ACTIVITY
In the text about Rodin's "The Shade," replace "dramatic" with "striking" and give the passage from the words "One of Rodin's" through the words "sculpture of Michelangelo.".

TEXT SEGMENT
------------------------------------------------------------

One of Rodin's most dramatic works, "The Shade" is development of "Adam" the figure in which the artist deposited most fully the lessons he had learned from the study of the sculpture of Michelangelo.

Rodin visited Italy in 1875. During his stay in Florence, he studied Michelangelo's figures of the Medici tomb in the church San Lorenzo and elsewhere. Returning to Bruxelles where he was engaged in decorative projects, Rodin immediately began work on a number of major works, including "Adam" and "The Age of Bronze". "Adam" and "Eve" were originally intended as full size statues to be placed on either side of the doors of the Musee des Art Decoratifs, or "Gates of Hell", for which Rodin had received the commission in 1880. Early in the project, the sculptor abandoned the flanking figures. Instead, he reformed "Adam" as "The Shade", one of three almost identical figures planned to be set on top of the door's pediment above "The Thinker".

Exaggerated in the proportions of his upper body - in part because of the placement and in part because Rodin employed a weightlifter as model - "The Shade" is imbrued with dynamic torsion. The title of the work, "The Shade" has its source in the "Inferno" and "Purgatorio" of Dante, the principle inspirations for the iconography of Rodin's "Gates of Hell".

------------------------------------------------------------

Chart comprehension items
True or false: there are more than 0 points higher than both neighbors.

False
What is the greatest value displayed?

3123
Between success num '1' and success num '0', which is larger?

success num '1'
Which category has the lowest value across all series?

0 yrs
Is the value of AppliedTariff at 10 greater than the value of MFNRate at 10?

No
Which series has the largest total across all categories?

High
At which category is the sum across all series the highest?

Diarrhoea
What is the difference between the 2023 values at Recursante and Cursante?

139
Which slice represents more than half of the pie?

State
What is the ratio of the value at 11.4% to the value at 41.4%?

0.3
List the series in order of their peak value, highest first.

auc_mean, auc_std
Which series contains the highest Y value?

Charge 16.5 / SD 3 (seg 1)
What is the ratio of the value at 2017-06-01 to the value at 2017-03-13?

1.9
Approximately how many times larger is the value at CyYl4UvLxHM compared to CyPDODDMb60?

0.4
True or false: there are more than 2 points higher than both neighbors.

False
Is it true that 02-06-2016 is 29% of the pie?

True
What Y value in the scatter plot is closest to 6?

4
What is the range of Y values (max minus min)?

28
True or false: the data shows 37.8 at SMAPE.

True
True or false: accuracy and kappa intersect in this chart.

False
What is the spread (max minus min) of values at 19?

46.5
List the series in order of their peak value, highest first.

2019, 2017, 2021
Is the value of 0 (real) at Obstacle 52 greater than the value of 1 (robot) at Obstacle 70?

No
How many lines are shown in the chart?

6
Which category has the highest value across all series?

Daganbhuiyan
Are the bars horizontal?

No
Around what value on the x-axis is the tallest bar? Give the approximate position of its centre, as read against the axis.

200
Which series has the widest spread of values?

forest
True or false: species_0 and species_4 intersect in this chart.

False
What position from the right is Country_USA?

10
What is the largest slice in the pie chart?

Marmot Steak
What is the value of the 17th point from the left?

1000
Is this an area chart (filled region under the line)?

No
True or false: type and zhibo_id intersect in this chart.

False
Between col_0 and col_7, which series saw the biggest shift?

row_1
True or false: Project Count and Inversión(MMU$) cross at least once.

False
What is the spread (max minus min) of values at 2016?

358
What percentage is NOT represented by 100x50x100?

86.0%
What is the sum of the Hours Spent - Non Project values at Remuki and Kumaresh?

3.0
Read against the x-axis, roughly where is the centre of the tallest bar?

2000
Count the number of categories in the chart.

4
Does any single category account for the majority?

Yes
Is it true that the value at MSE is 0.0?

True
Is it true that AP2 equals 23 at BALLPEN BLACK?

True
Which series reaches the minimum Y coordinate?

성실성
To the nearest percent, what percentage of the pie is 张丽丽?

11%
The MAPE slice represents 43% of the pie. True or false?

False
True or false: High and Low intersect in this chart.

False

------------------------------------------------------------

SOLUTION FOR THIS TASK
One of Rodin's most striking works, "The Shade" is development of "Adam" the figure in which the artist deposited most fully the lessons he had learned from the study of the sculpture of Michelangelo.